The world has changed, and organizations are dealing with new issues affecting profitability and productivity. Health concerns, political polarization, social issues, and governmental regulations have created challenges such as declining morale, eroded trust in leadership, and the need for a more inclusive organizational culture. These issues have resulted in lower productivity and increased turnover, causing the bottom-line profitability of the organization to decrease. These factors are also making it more challenging for organizations to find new employees.
The need for organizations to act both strategically and urgently to engage and retain employees has never been more important. Many organizations have systemic problems that keep them from addressing these issues. This is problematic when high performers can work from anywhere virtually and choose from multiple organizations that foster a healthy cultural environment.
It is time to develop a robust strategy to address these issues and keep these valuable employees. Examine the three-pronged engagement and retention strategy by focusing on turnover data, mobility, and inclusion.
First, look at why people leave your organization. What are the key turnover points for your workforce in general? Is it ninety days, six months, three years? Is there a specific department that produces the most turnover such as Development, Customer Service, IT, or Sales? Or, do these turnover points vary by diversity factors, for example: Do women leave sooner?

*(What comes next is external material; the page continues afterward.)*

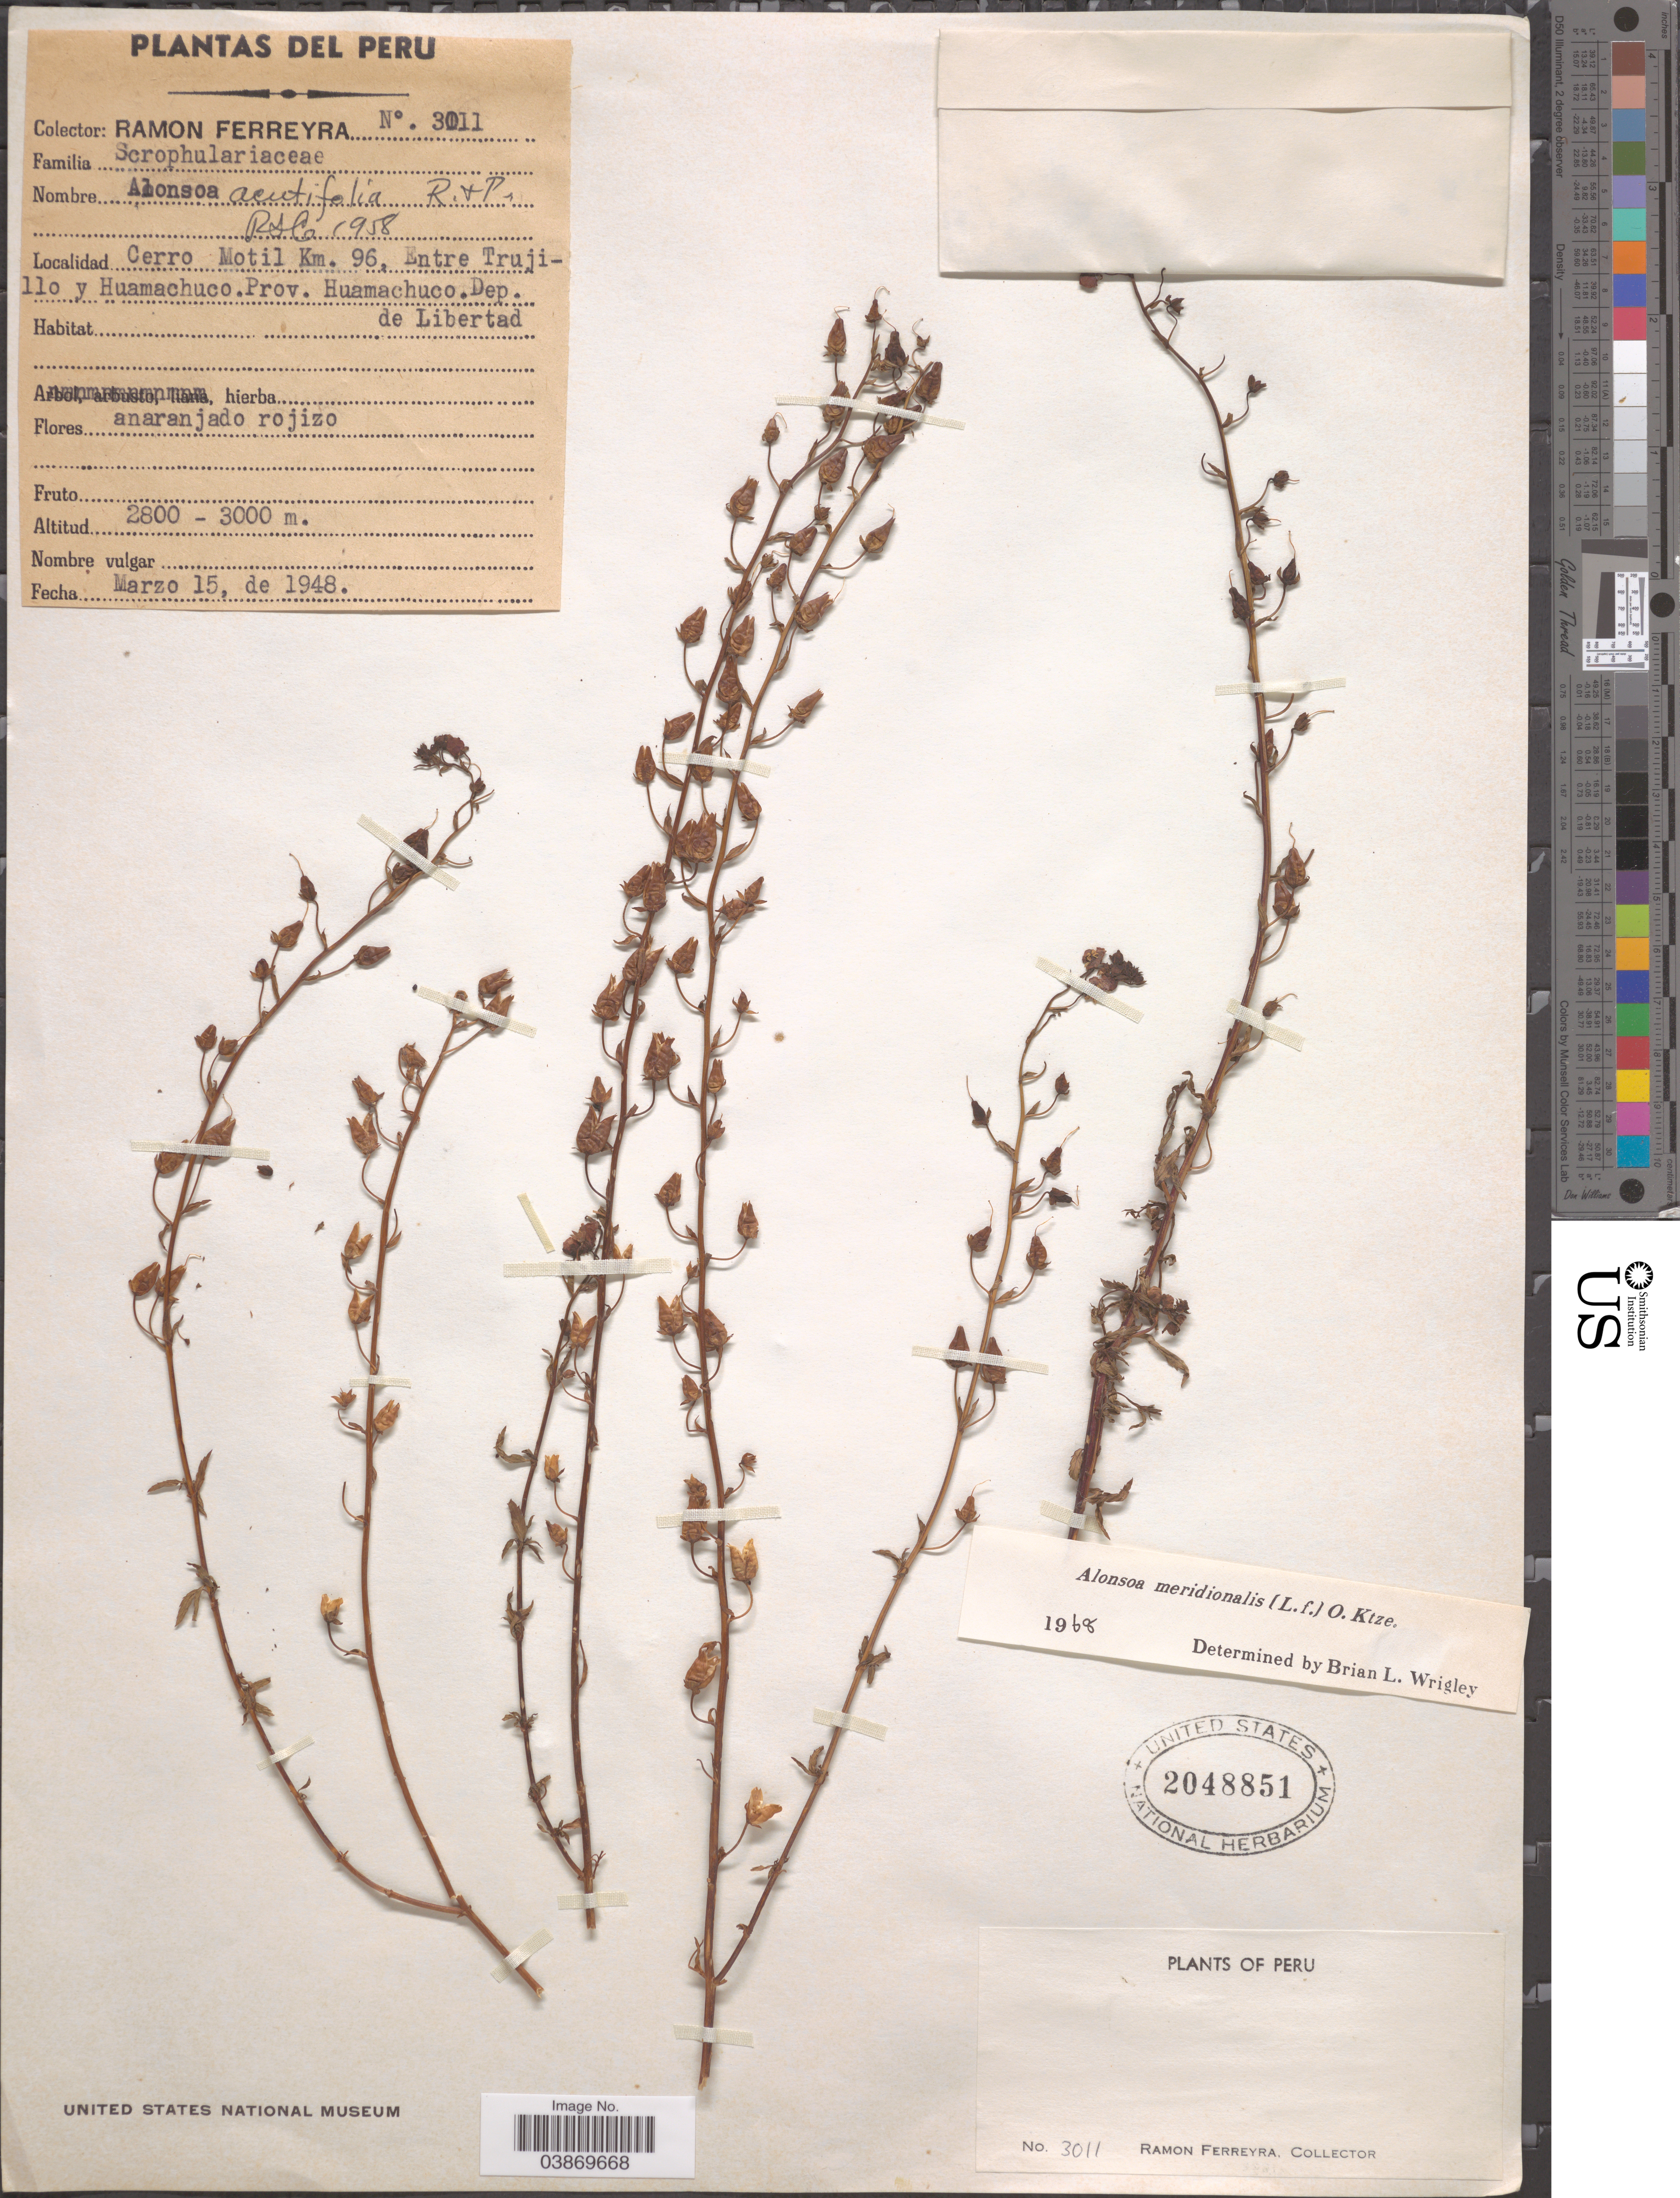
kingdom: Plantae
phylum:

Executive leadership must get a clear picture of what is going on and deeply understand the cause of these trends so they can build an effective retention strategy.

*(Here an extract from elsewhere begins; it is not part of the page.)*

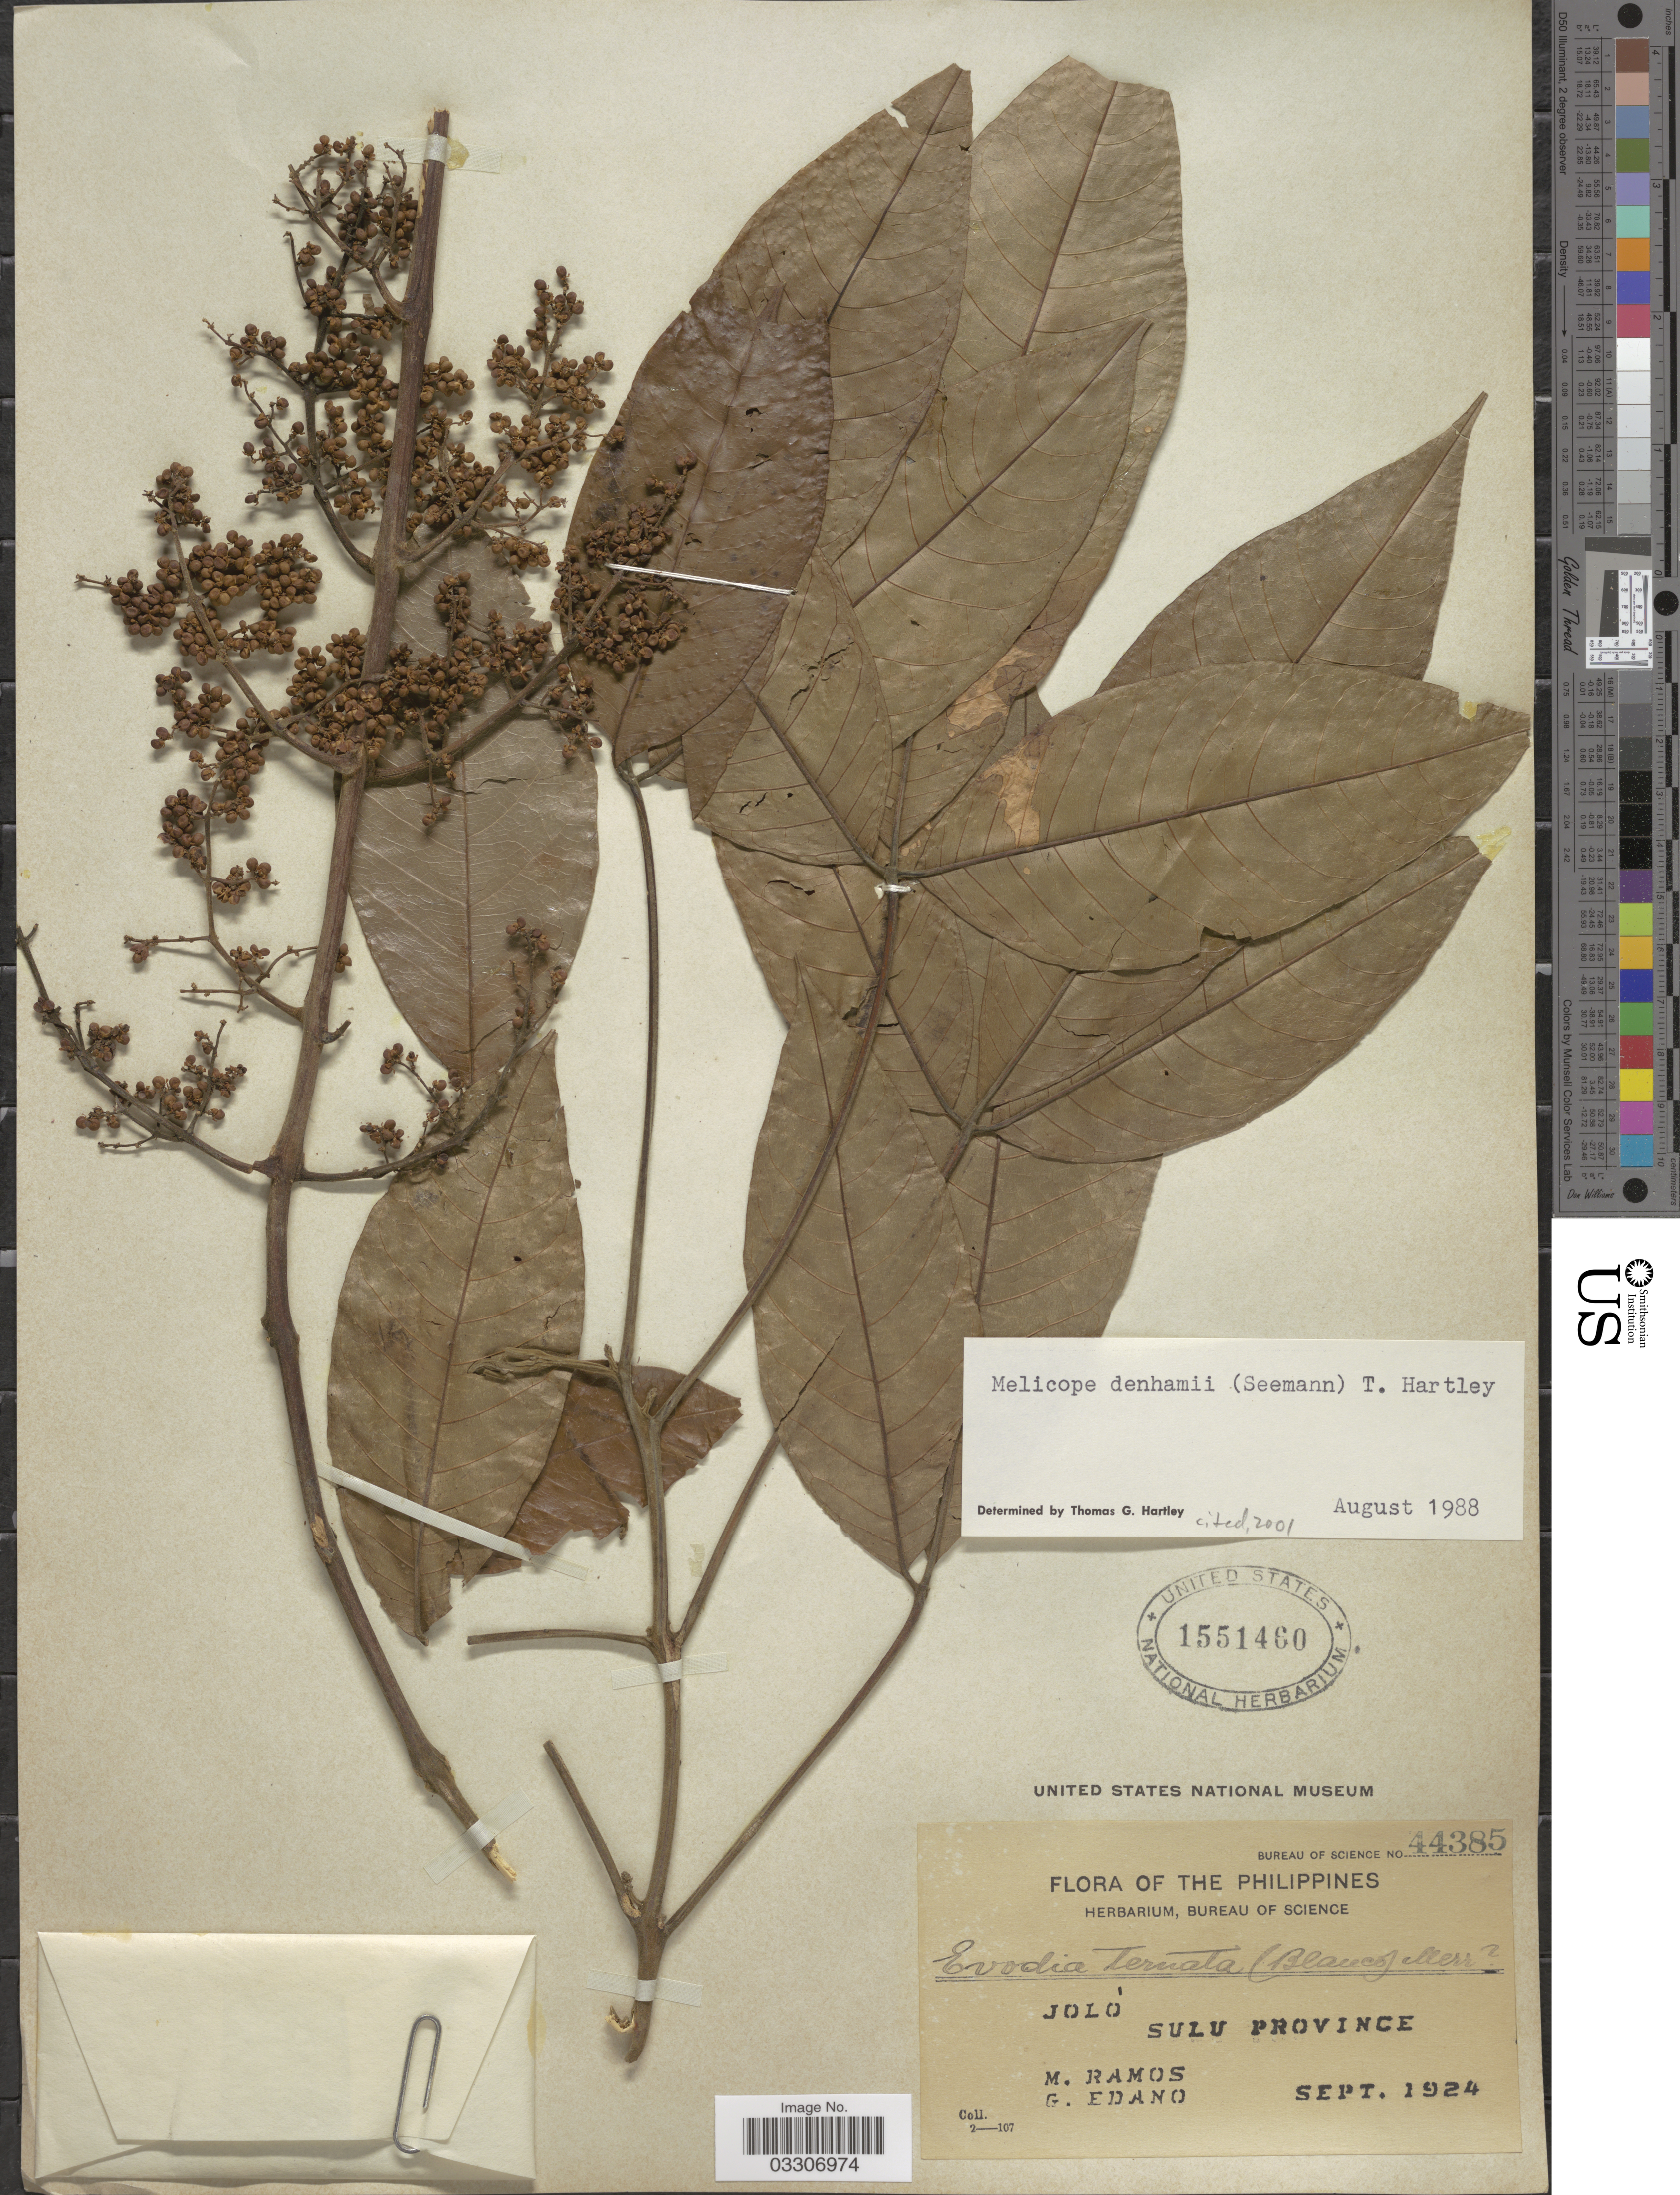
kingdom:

Second, examine the mobility employees may or may not have. Mobility refers to the deployment of internal employees whether it be promotions, lateral moves, or job rotation. Are employees encouraged to apply for new roles within their organization?
Mobility is a key motivational factor for the younger generations in the workforce. These employees like to be developed and like to know there is room to grow in the organization. Building an effective retention strategy will require this strategic factor to be addressed by the organization.
Finally, leaders have to examine if the organization promotes an inclusive culture. When you have an inclusive culture, you are making a conscious effort to help people feel that they belong. Be aware that subtle messages, such as who gets high-profile assignments on the team, who gets invited to meetings, or how people are recognized can affect the perception of inclusion by employees.
Defining what behaviors are acceptable and expected from leaders and employees at all levels, establishing well-documented policies, and then training everyone on them will help create a culture of inclusion.
Organizations that ignore employee engagement and retention will be at a disadvantage. Strategically addressing employee engagement and retention can help keep high-performing employees and increase organizational performance. Examining and implementing a strategy around turnover data, mobility, and inclusion will give your organization the edge to succeed today and in the future.